Report shows no changes in commodity rankings
By SEAN ELLIS
BOISE -- Idaho agriculture's record for total farm gate receipts in a calendar year will be broken in 2012, a scenario that seemed unlikely to economists several months ago.
With grain and forage prices at high levels and with some improvement in milk prices during the latter part of the year, "It's pretty evident we will set a new record for total revenue," University of Idaho agricultural economist Paul Patterson said.
The numbers, which are contained in UI's annual "Financial Condition of Idaho Agriculture" report, won't be released until university officials present them to lawmakers in early January at the onset of the 2013 Idaho Legislature.
But Patterson said cash receipts for all Idaho farm commodities combined will be up about 5 percent this year, which means last year's record of $7.4 billion will be exceeded by almost $400 million.

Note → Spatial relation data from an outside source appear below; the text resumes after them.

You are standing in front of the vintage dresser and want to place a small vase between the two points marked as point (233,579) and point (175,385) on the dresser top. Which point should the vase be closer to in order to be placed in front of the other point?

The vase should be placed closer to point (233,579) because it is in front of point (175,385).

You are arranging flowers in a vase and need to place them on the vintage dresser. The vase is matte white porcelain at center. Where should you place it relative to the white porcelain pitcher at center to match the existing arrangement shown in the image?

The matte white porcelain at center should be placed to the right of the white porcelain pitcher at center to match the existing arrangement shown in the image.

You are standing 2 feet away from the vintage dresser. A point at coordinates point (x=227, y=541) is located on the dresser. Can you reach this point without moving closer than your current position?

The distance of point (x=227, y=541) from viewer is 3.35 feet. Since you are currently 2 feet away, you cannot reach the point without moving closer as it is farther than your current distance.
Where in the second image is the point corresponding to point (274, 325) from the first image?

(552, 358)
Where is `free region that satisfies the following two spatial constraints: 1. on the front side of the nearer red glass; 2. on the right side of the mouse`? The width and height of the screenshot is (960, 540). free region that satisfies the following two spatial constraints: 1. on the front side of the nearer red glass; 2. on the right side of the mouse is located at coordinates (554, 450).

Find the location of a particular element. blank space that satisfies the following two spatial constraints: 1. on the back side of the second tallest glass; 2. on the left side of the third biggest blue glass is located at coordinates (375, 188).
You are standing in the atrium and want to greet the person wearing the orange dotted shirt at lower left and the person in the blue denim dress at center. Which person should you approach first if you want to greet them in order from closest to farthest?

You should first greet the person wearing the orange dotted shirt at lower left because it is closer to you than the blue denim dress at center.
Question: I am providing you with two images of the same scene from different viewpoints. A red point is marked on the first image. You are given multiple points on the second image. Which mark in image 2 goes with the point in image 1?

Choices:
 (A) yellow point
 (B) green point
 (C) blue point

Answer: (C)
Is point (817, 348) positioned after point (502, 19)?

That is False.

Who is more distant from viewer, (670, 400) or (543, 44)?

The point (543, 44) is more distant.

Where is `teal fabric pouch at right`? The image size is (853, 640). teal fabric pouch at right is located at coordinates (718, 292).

Total net farm income will also be up about 5 percent, exceeding last year's record of $2.64 billion for that category by more than $150 million.
The report will show no change in ranking for Idaho's top seven ag commodities: dairy, cattle, potatoes, wheat, hay, sugar beets, barley, dry beans and onions.
It will also show that many of the state's top farm commodities set records for cash receipts in a calendar year. That includes dairy, the state's top farm commodity when it comes to farm gate receipts.
But setting a record for total revenue is small consolation for the state's dairy producers, who have had to deal with record expenses as well.
The numbers "mask the serious financing situation that exists for a large number of dairy producers in the state," Patterson said. "These high feed prices are really killing them. There are still some very serious issues (with) the dairy industry."
High feed prices are benefiting a lot of farmers, "but the dairymen and anybody feeding cattle is struggling," said Kuna dairyman Jack Davis. "If you're not profitable, (the record is) no consolation."
Last year's record of $7.4 billion was far above the former record of $6.22 billion set in 2008 and heading into this year's growing season, ag economists in the state said that while 2012 would be a good year for Idaho agriculture, the record was safe.
But Patterson said that all changed earlier this summer when corn prices began to soar, affecting other commodities as well. As an example of how the situation changed, he points to a USDA report in May that forecast an average U.S. corn price of $4.60 in 2012.
The forecast in the December report was $7.40, and the forecast for wheat similarly rose from $6.50 to $8.
UI ag economists are estimating total farm expenses in Idaho increased 8 percent in 2012.
Wheat and barley prices are up significantly, "but nitrogen and fuel are up, too," said Driggs grain farmer Mark Trupp. "Almost all the grains are up, but expenses are up, too."